Sounds easy, so he does. Her father is dead. With a capital D. Murdered execution style in his condo. His buddie’s girlfriend has another request: find my father’s killer.
Oh, well then. So Nicholas kisses his beautiful wife goodbye and heads out to Key West, currently dubbed ‘Key Death’ because of ‘The Zombie’ serial killer who kills his victims by asphyxiation, cuts their skull open, and scoops out their brains. There have been 9 murders, and wouldn’t you know it, Nicholas gets caught up in the most recent.
With 10k in the bank from his dying client, Nicholas gets into a lot of shit over the next 7 days. Discovering the missing, but murdered father, the landlord of said crime scene, a boyfriend, an ex-boyfriend, an ex-wife (not his), porn, drugs, really bad musicians, and some seriously bad luck kept me fairly interested. It starts off a little slow, but the surprising turn of events and bad situations Nicholas finds himself in makes me question whether he’s really getting paid enough to find a killer that the police can’t find. Not only is the bio-dad’s murder unsolved, but apparently it has something to do with The Zombie.

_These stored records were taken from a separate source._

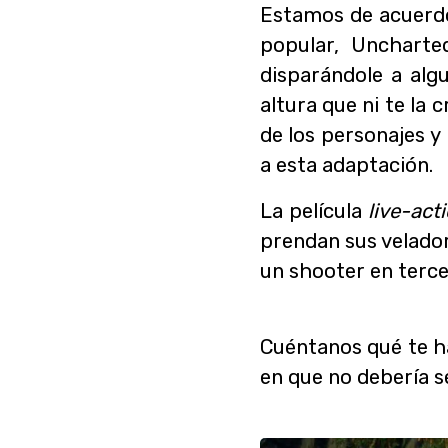
Estamos de acuerdo
popular, Uncharte
disparándole a alg
altura que ni te la
de los personajes y 
a esta adaptación.
La película
live-act
prendan sus velador
un shooter en terce
Cuéntanos qué te ha
en que no debería se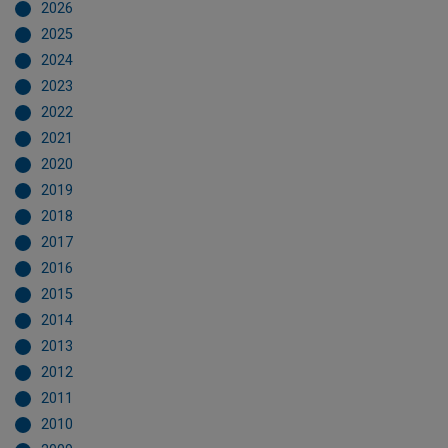
2026
2025
2024
2023
2022
2021
2020
2019
2018
2017
2016
2015
2014
2013
2012
2011
2010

You get treated to excerpts of a movie Nicholas saw as a 12 year old at the beginning of pivotal chapters. He has an intense fear of zombies or Kinemortophobia – you’d think it would be more of a fetish, but he really does have nightmares about zombies. It has a bit of a twist ending that isn’t really surprising at all, but all in all it was written very well – I enjoyed, if not severely questioned, Nicholas’ point-of-view and dedication to his job. The job he’s suspended from, by the way, and being there acting like a detective can literally get him thrown into jail. Still, if you overlook those questions, Jude Hardin writes a trippy mystery. It’s engaging enough to make me sit and read through the afternoon until I finished it, but then it’s not really a long book.
I rated ‘Key Death’ 4 out of 5 stars on goodreads, only because again – the ending wasn’t that big of a twist surprise. I still enjoyed it and might seek out the other books in the series if I can get them cheap.